13.All the points narrated above are considered by this Court and this Court is of the opinion that the above stated contentions put forth by the learned counsel for the appellant do not carry any merit whatsoever. The further argument of the learned counsel that P.Ws.3 to 10 have turned hostile and P.Ws1 and 11 are only hear say witnesses and therefore, the prosecution has not proved the ill-treatment or cruellty for dowry harassment and if that evidence in this regard fails, the prosecution case in entirety must fail, though attracts the attention of this Court, does not stand the scrutiny of law. P.W.12, who is a villager and also an independent witness, also spoke about the dowry harassment. The fact of dowry harassment should have been mainly known to three persons-firstly, the accused, who could not speak because it is against him. Secondly, the deceased from whom it cannot be expected since she has died and thirdly, the parents of the deceased. According to P.W.1, there were occasions when the deceased was driven out from her marital home. He spoke about the demand of dowry by the accused to P.W.1. There were occasions in which P.W.1 pacified and advised his daughter, the deceased to live with her husband and that the demands would be met later. The dowry harassment was also spoken to by P.W.12 who is a villager and an independent witness. Hence, the contention put forth by the learned counsel for the appellant that there was no evidence to show that there was dowry harassment, has got to be rejected.

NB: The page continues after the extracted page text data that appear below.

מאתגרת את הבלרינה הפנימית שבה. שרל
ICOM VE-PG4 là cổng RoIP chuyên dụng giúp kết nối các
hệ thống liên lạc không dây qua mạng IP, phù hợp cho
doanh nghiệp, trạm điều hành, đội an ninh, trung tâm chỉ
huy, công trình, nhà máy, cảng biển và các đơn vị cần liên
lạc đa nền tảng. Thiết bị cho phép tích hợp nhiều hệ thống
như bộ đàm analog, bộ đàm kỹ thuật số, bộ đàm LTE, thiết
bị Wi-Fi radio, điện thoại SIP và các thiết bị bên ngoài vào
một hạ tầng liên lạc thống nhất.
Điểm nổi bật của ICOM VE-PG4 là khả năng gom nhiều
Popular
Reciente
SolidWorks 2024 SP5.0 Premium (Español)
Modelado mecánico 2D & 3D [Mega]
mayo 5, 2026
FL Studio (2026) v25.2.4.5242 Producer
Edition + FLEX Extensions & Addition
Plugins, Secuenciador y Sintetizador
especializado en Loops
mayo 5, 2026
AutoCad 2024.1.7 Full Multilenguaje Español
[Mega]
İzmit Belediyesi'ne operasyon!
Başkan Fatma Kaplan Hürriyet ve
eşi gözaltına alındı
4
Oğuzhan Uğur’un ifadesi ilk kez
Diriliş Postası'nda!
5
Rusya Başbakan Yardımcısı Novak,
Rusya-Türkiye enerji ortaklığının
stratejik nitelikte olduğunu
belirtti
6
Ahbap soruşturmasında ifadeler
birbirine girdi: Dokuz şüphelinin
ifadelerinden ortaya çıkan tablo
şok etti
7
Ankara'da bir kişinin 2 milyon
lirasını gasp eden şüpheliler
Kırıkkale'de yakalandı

14.Thus, all the contentions put forth by the learned counsel for the appellant do not merit acceptance and thus, the Trial Court has marshalled the evidence properly, considered the same, found the accused guilty as per the charges and sentenced him to undergo the punishment as stated supra.

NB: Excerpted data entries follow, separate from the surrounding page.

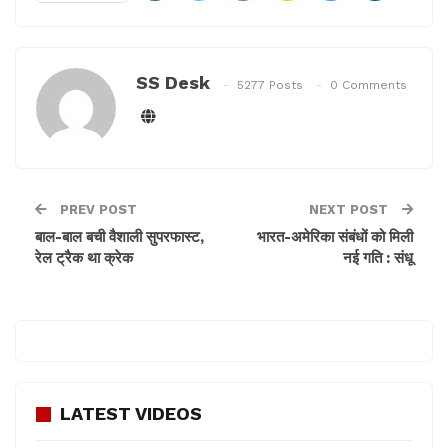
बाघिन हो।
आपकी आवाज वाकई बहुत अच्छी है। सिंगिंग रियलिटी शो को नेहा
SS Desk
कक्कड़, हिमेश रेशमिया और विशाल ददलानी जज कर रहे हैं। यह
5277 Posts
0 Comments
सोनी एंटरटेनमेंट टेलीविजन पर प्रसारित होता है।
इसे भी पढ़ेः
‘सलाम वेंकी’ का नया पोस्टर जारी
PREV POST
NEXT POST
बाल-बाल बची वैशाली सुपरफास्ट,
भारत-अमेरिका संबंधों को मिली
रेल ट्रैक था क्रेक
नई गति : संधू
LATEST VIDEOS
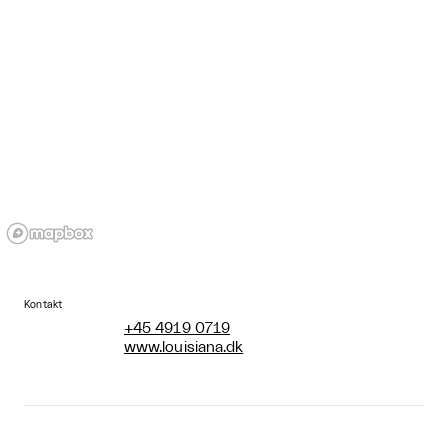
Kontakt
+45 4919 0719
www.louisiana.dk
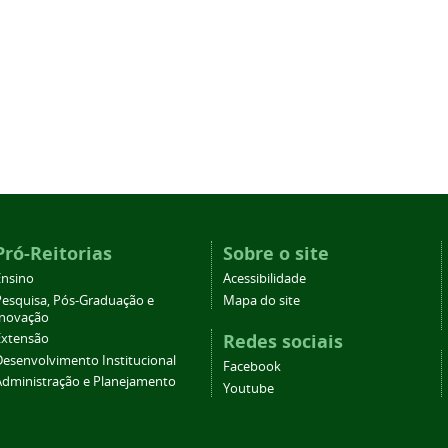
Pró-Reitorias
Sobre o site
Ensino
Acessibilidade
Pesquisa, Pós-Graduação e
Mapa do site
Inovação
Redes sociais
Extensão
Desenvolvimento Institucional
Facebook
Administração e Planejamento
Youtube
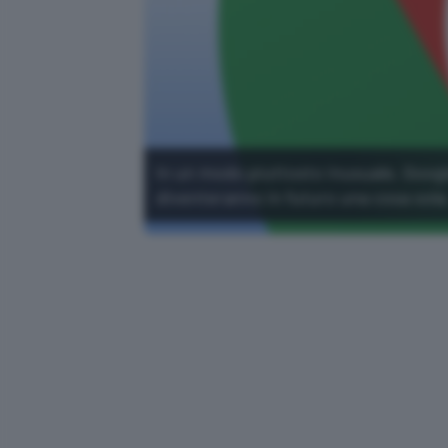
In un modo piuttosto inusuale, Goog
diventeranno in futuro una cosa sola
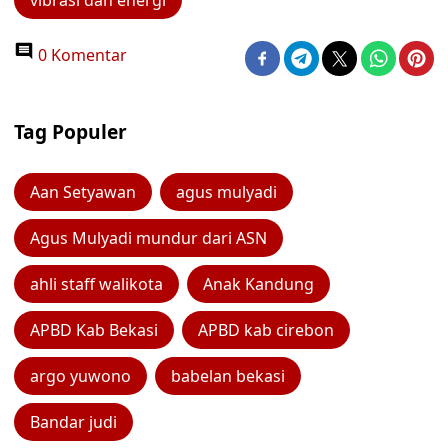
vibrasi dan energi
0 Komentar
Tag Populer
Aan Setyawan
agus mulyadi
Agus Mulyadi mundur dari ASN
ahli staff walikota
Anak Kandung
APBD Kab Bekasi
APBD kab cirebon
argo yuwono
babelan bekasi
Bandar judi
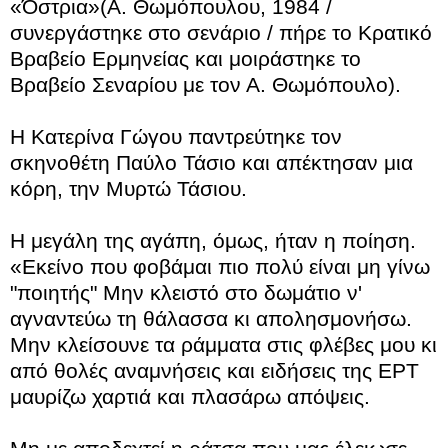
«Όστρια»(Α. Θωμόπουλου, 1984 /
συνεργάστηκε στο σενάριο / πήρε το Κρατικό
Βραβείο Ερμηνείας και μοιράστηκε το
Βραβείο Σεναρίου με τον Α. Θωμόπουλο).
Η Κατερίνα Γώγου παντρεύτηκε τον
σκηνοθέτη Παύλο Τάσιο και απέκτησαν μια
κόρη, την Μυρτώ Τάσιου.
Η μεγάλη της αγάπη, όμως, ήταν η ποίηση.
«Εκείνο που φοβάμαι πιο πολύ είναι μη γίνω
"ποιητής" Μην κλειστό στο δωμάτιο ν'
αγναντεύω τη θάλασσα κι απολησμονήσω.
Μην κλείσουνε τα ράμματα στις φλέβες μου κι
από θολές αναμνήσεις και ειδήσεις της ΕΡΤ
μαυρίζω χαρτιά και πλασάρω απόψεις.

15.The judgment of the lower Court in convicting and sentencing the accused to life imprisonment under Section 302 IPC and three years rigorous imprisonment under Section 498-A IPC along with fine and default sentence, does not require any interference and the same is affirmed. Hence, the appeal must fail and fails. Accordingly, the criminal appeal is dismissed. To

1. The Additional District Judge-cum-Fast Track Court, Pudukkottai

2. The Principal Sessions Judge, Pudukkottai.

3. The Superintendent of Police,

Keeranur,

Udayalanpatti Police Station.

4. The Additional Public Prosecutor,

Madurai Bench of Madras High Court, Madurai.